- [Votre tâche]: Poursuivez le texte sur les antigènes tumoraux et leur reconnaissance par le système immunitaire, à la suite de sa dernière phrase.

Les cellules tumorales diffèrent des cellules normales par l'expression d’antigènes

spécifiques de la tumeur ou d’antigènes associés à la tumeur. Ces antigènes sont reconnus par

le système immunitaire du patient et peuvent être la cible de réponses immunitaires humorales

et cellulaires. La plupart de ces antigènes sont exprimés dans le cytosol ou dans des organelles

des cellules, et ne sont donc pas principalement ciblés par des anticorps. Ces protéines

antigéniques sont donc dégradées et présentées via les molécules du CMH-I ou du CMH-II

sous forme de peptides à la surface des cellules tumorales et des CPA, aux LT CD8 et aux LT

CD4. Si le peptide lié à une molécule HLA à la surface d’une cellule tumorale est reconnu

spécifiquement par le TCR d’un LTC activé, une cascade de signaux apoptotiques ainsi que la

sécrétion de diverses cytokines seront initiées, conduisant à la mort de cette cellule tumorale.

- [Données fournies]:
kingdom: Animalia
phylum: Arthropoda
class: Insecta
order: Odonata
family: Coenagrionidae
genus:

- [Réponse attendue]:
De tels antigènes tumoraux représentent donc des cibles potentielles pour le développement

de nouvelles stratégies d’immunothérapie. En effet, la sélection des antigènes tumoraux les

plus immunogènes, impliqués dans la carcinogénèse, spécifiques de la tumeur, exprimés à un

haut niveau par les cellules tumorales et partagés par de nombreux patients est un critère très

important pour le développement de meilleures stratégies d’immunothérapie

308

. Il existe

différentes approches pour identifier ces antigènes cibles d’intérêt thérapeutique, certaines de

ces approches pouvant être complémentaires. Les quatre grandes approches expérimentales

d’identification des antigènes et des épitopes tumoraux communément utilisées sont : (1)

l’approche « génétique », (2) l’approche sérologique, (3) l’approche de l’« immunologie

inverse » et (4) l’approche « directe » ou « cellulaire ».